Point taken <briefly daydreaming about what I have to look forward to, it’s just like this, right?> But where was I. Yes. Even in the dilettante-department-of-just-Clomid-taking, infertility ain’t free. The total cost of my treatment thus far, excluding co-pays ($25 for each office visit) has been a cool $4,957[2]. Thankfully, insurance has paid for the majority of this. I have had to write several checks (the most recent for $183.38) for expenses that our insurance didn’t cover but I am FULLY aware that I am exceedingly lucky in this regard – that most spend far more; that one measly cycle of IVF can cost double this. But guys, I've barely been at this two months.

I’m a lawyer, (I know, it comes as a shock to me, too), but I make less than an ice-cream store manager; less than a (unionized) tollbooth collector (a career I am now actively exploring). C is a medical resident, a title only bestowed after accumulating approximately 100,000 dollars of student loan debt. I’m clearly complaining not complaining; we are very fortunate to have the chance to try and we’re doing okay (so far).
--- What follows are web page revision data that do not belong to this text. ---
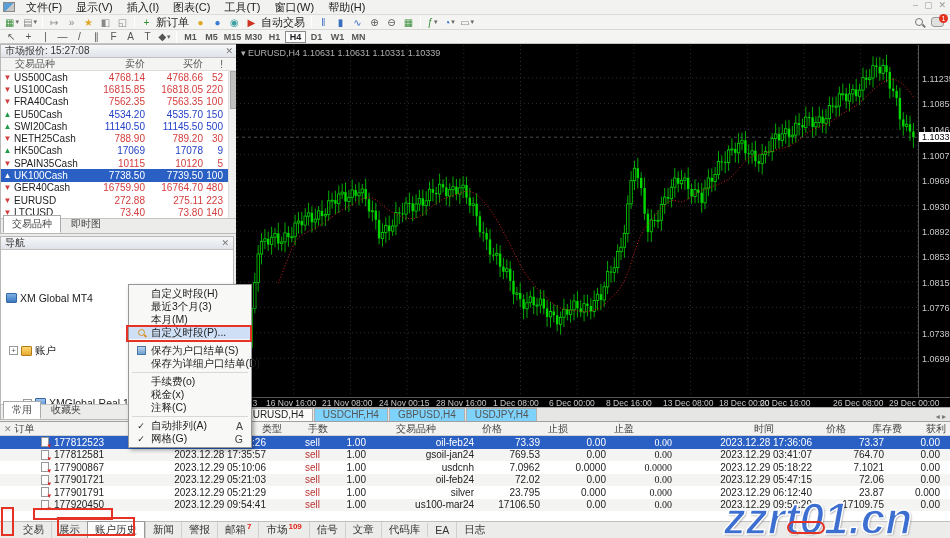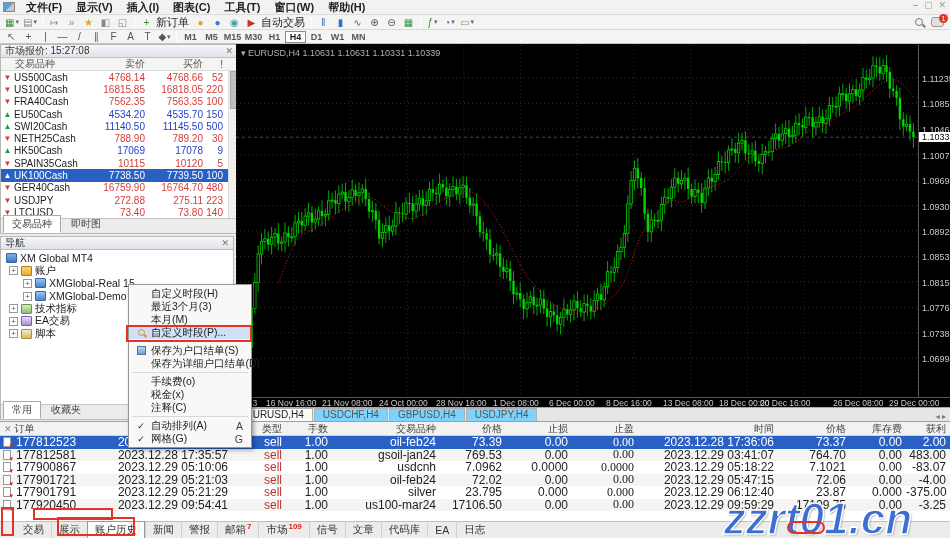--- a/index.html
+++ b/index.html
@@ -2,21 +2,21 @@
 <html><head>
 <meta charset="utf-8">
 <style>
   html,body{margin:0;padding:0;background:#9a9a9a;}
   *{box-sizing:border-box;}
   .app{position:relative;width:950px;height:538px;background:#ececea;
        font-family:"Liberation Sans","DejaVu Sans",sans-serif;font-size:11px;color:#222;
        overflow:hidden;user-select:none;}
   
   .menubar{position:absolute;left:0;top:0;width:950px;height:15px;display:flex;align-items:center;
-           background:#f2f2f0;border-bottom:1px solid #dcdcda;font-weight:bold;}
+           background:#f2f2f0;border-bottom:1px solid #dcdcda;}
   .app-logo{width:12px;height:10px;margin:0 4px 0 3px;background:linear-gradient(135deg,#5aa0d8 50%,#c8c8c8 50%);
             border:1px solid #888;}
   .menu-item{padding:1px 7px;cursor:default;}
   .win-controls{position:absolute;right:4px;top:0;display:flex;gap:6px;color:#999;font-size:9px;}
   .win-controls span{cursor:default;}
   
   .toolbar1{position:absolute;left:0;top:15px;width:950px;height:15px;display:flex;align-items:center;
             background:#f4f4f2;border-bottom:1px solid #d8d8d6;padding-left:3px;}
   .toolbar2{position:absolute;left:0;top:30px;width:950px;height:14px;display:flex;align-items:center;
             background:#f4f4f2;border-bottom:1px solid #c4c4c2;padding-left:3px;}
@@ -52,21 +52,21 @@
   .mw-arrow{font-size:8px;width:9px;text-align:center;}
   .mw-arrow.dn{color:#d43c3c;}.mw-arrow.up{color:#1e9a46;}
   .mini-tabs{position:absolute;left:0;bottom:0;width:100%;height:15px;background:#ececea;
              border-top:1px solid #c4c4c2;display:flex;align-items:flex-end;padding-left:2px;font-size:10px;color:#444;}
   .mini-tab{padding:1px 8px;border:1px solid transparent;margin-right:1px;cursor:default;}
   .mini-tab.active{background:#fff;border:1px solid #aaa;border-bottom-color:#fff;}
   .scrollbar{position:absolute;right:0;top:26px;bottom:15px;width:9px;background:#f0f0ee;border-left:1px solid #ddd;}
   .thumb{position:absolute;top:0;left:1px;width:7px;height:38px;background:#c0c0be;border:1px solid #a8a8a6;}
   
   .tree{font-size:10.5px;padding-top:2px;}
-  .tree-row{display:flex;align-items:center;height:12.6px;cursor:default;white-space:nowrap;}
+  .tree-row{display:flex;align-items:center;height:12.6px;cursor:default;white-space:nowrap;margin-top:40px;}
   .plusbox{width:9px;height:9px;border:1px solid #999;background:#fff;color:#555;font-size:8px;line-height:7px;
            text-align:center;margin-right:3px;flex:none;}
   .t-icon{width:11px;height:10px;margin-right:3px;flex:none;border-radius:1px;}
   .i-server{background:linear-gradient(#7fb2e5,#3a77c0);border:1px solid #3466a0;}
   .i-group{background:linear-gradient(#ffd76e,#e8a930);border:1px solid #b07c18;}
   .i-acct{background:linear-gradient(#9cc4ee,#4a85cc);border:1px solid #3466a0;}
   .i-ind{background:linear-gradient(#d8e8d0,#8cbf70);border:1px solid #5e9a42;}
   .i-ea{background:linear-gradient(#e8e0f5,#a98fd8);border:1px solid #7a5ab0;}
   .i-script{background:linear-gradient(#f5ecc8,#d8bc5e);border:1px solid #a8903a;}
   
@@ -80,21 +80,21 @@
   .chart-title{position:absolute;left:5px;top:4px;color:#b0b0b0;font-size:9px;z-index:5;}
   .chart-tabs{position:absolute;left:236px;top:407px;width:714px;height:14px;background:#e6e6e4;
               border-top:1px solid #aaa;display:flex;align-items:flex-end;padding-left:1px;font-size:10px;color:#555;}
   .chart-tab{padding:0 8px 1px 8px;border:1px solid #b0b0ae;border-bottom:none;margin-right:1px;background:#7dd3fc;cursor:default;}
   .chart-tab.active{background:#fbfbf9;color:#222;}
   .ct-arrows{margin-left:auto;padding-right:4px;color:#777;font-size:8px;}
   
   .terminal{position:absolute;left:0;top:421px;width:950px;height:100px;background:#fff;border-top:1px solid #a0a0a0;}
   .t-head{display:flex;height:14px;background:#f2f2f0;border-bottom:1px solid #d4d4d2;color:#444;
           font-size:10px;align-items:center;}
-  .t-row{display:flex;height:12.5px;align-items:center;font-size:12px;}
+  .t-row{display:flex;height:12.5px;align-items:center;font-size:10px;padding-left:38px;}
   .t-row:nth-child(even){background:#f4f4f2;}
   .t-row.sel{background:#2a5fc4;color:#fff;}
   .t-row.sel .sellv{color:#fff;}
   .tc{padding-right:4px;text-align:right;white-space:nowrap;overflow:hidden;flex:none;}
   .tc.left{text-align:left;}
   .co{width:100px;display:flex;align-items:center;text-align:left;}
   .c1{width:132px;} .c2{width:54px;} .c3{width:46px;} .c4{width:108px;} .c5{width:66px;}
   .c6{width:66px;} .c7{width:66px;font-family:Liberation Serif, serif;} .c8{width:140px;} .c9{width:72px;} .c10{width:56px;} .c11{width:44px;}
   .sellv{color:#b33;}
   .doc-icon{position:relative;width:8px;height:10px;background:#fdfdfd;border:1px solid #999;margin:0 5px 0 3px;flex:none;}
@@ -360,21 +360,21 @@
             <span class="mw-arrow dn">▼</span>
             <span>GER40Cash</span>
           </span>
      <span class="c-bid dn">16759.90</span>
      <span class="c-ask dn">16764.70</span>
      <span class="c-spr dn">480</span>
    </div>
         <div class="mw-row ">
      <span class="c-sym">
             <span class="mw-arrow dn">▼</span>
-            <span>USDJPY</span>
+            <span>EURUSD</span>
           </span>
      <span class="c-bid dn">272.88</span>
      <span class="c-ask dn">275.11</span>
      <span class="c-spr dn">223</span>
    </div>
         <div class="mw-row ">
      <span class="c-sym">
             <span class="mw-arrow dn">▼</span>
             <span>LTCUSD</span>
           </span>
@@ -888,21 +888,21 @@
         <span class="pa-label" style="top:233px">1.08150</span>
         <span class="pa-label" style="top:258px">1.07765</span>
         <span class="pa-label" style="top:284px">1.07380</span>
         <span class="pa-label" style="top:309px">1.06995</span>
         <span class="pa-current" style="top:87px">1.10339</span>
       </div>
     <div class="time-axis" id="time-axis">
         <span class="ta-label" style="left:-27px">13 Nov 2023</span>
         <span class="ta-label" style="left:30px">16 Nov 16:00</span>
         <span class="ta-label" style="left:86px">21 Nov 08:00</span>
-        <span class="ta-label" style="left:143px">24 Oct 00:00</span>
+        <span class="ta-label" style="left:143px">24 Nov 00:15</span>
         <span class="ta-label" style="left:200px">28 Nov 16:00</span>
         <span class="ta-label" style="left:257px">1 Dec 08:00</span>
         <span class="ta-label" style="left:313px">6 Dec 00:00</span>
         <span class="ta-label" style="left:370px">8 Dec 16:00</span>
         <span class="ta-label" style="left:427px">13 Dec 08:00</span>
         <span class="ta-label" style="left:483px">18 Dec 00:00</span>
         <span class="ta-label" style="left:524px">20 Dec 16:00</span>
         <span class="ta-label" style="left:597px">26 Dec 08:00</span>
         <span class="ta-label" style="left:653px">29 Dec 00:00</span>
       </div>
But what if this thing drags on past, oh, I don’t know, tomorrow?

<Please excuse me while I set up the step-ladder needed to mount my soapbox, for I am very short>

*beauty queen wave to crowd* It turns out, there’s kind of a legit bill (Family Act of 2011, S 965/H.R. 3522) that would create a tax credit for the out-of-pocket costs associated with infertility medical treatment. This blog isn’t a venue for political grandstanding (because I can do that in real life!), but this seems relatively straightforward – an obvious means to support families struggling with infertility; a small way to try to level the playing field. Since we already provide tax deductions for whaling captains, clarinet players and common criminals, why not you and your uncooperative ovaries? I know, ugh politics, but if you’re interested, you can check out more about the act and how to get involved here.
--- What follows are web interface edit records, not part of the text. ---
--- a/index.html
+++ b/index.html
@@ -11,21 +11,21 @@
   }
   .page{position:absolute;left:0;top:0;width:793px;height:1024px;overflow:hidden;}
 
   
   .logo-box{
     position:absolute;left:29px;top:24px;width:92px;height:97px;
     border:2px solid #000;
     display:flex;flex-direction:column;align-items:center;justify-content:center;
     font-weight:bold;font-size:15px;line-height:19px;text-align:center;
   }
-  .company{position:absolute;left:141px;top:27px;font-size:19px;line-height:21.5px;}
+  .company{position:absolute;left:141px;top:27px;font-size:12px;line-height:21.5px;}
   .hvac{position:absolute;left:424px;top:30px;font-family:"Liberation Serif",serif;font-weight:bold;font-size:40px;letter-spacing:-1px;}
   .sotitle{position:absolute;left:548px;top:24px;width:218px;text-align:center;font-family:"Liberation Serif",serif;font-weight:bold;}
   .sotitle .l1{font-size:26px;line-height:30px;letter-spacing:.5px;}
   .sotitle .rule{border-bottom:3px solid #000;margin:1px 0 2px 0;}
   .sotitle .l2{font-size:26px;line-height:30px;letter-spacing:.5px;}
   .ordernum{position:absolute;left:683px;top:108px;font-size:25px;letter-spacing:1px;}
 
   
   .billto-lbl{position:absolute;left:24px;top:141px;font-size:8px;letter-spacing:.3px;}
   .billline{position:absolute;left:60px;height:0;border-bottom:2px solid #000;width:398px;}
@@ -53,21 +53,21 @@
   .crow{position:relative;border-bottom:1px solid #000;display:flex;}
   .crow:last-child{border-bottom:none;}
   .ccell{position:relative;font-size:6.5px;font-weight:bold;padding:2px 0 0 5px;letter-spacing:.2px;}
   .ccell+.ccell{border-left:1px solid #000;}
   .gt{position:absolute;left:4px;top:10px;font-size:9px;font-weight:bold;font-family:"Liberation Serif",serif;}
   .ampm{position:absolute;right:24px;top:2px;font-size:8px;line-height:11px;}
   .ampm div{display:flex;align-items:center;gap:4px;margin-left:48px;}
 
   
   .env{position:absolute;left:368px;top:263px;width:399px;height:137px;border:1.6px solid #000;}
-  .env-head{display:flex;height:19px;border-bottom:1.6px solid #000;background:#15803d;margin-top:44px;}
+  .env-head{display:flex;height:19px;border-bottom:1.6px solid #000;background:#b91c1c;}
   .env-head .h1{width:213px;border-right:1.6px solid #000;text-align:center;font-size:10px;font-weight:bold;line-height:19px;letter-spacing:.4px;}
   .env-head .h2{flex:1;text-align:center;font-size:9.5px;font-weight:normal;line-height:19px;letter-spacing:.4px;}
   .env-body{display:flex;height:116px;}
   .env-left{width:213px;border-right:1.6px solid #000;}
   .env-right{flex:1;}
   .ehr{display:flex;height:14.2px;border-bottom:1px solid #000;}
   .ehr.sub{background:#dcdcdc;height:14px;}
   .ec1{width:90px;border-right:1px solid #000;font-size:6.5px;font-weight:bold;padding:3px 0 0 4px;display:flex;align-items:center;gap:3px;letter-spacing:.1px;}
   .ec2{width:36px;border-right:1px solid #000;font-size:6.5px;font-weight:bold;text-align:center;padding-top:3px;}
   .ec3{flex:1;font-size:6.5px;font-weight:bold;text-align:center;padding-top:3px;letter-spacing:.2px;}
If you’re totally not interested and have already stopped reading, please consider that while you were sleeping, Jessica Simpson got pregnant. Again. Following a record 21-month gestation with (in the land of terrible names, this one is…) Maxwell Drew, we could really be in for a wild ride. You’re welcome.

[1] I guess this post could be all “Happy New Year, good health, joy, peace and happiness to all and here are a list of my completely untenable resolutions plus some ridiculous, empty promise to eat less sugar and go to spinning classes,” and while yes, sure, let's go with all that, I also promised you all that I would be candid. So. Here is my single, solitary resolution for 2013: oh my god get pregnant already

[2] Aside: At the beginning, C had to make his one crowning contribution to our infertility adventure and provide, ahem, a “sample” (a totally sketchy, early morning adventure in which nervous looking men in business attire drop off sealed brown paper bags of their own semen at a shrouded receptionist’s window where a sign actually reads “please step back to provide privacy.”). Would you like to know how much this self-indulgent pleasure set us back? TWO DOLLARS AND THIRTY-SEVEN CENTS. That’s right. While my regular wandings and blackout inducing blood draws drain our savings account, C pays less to ejaculate into a plastic cup than it costs for a Big Mac™. #genderparity?


  1. I am in a country where we are supposed to have national health paid for and we are still having to fork out for fertility stuff so I hear you on the money issue. Sucky sucky sucky.

  2. I particularly enjoyed this post...I liked learning about the money element. I know this blog isn't about politics, but I can't help but comment on how important it seems to be brought back down to earth that even though insurance covers so much of this, what if it didn't? Just what if it didn't.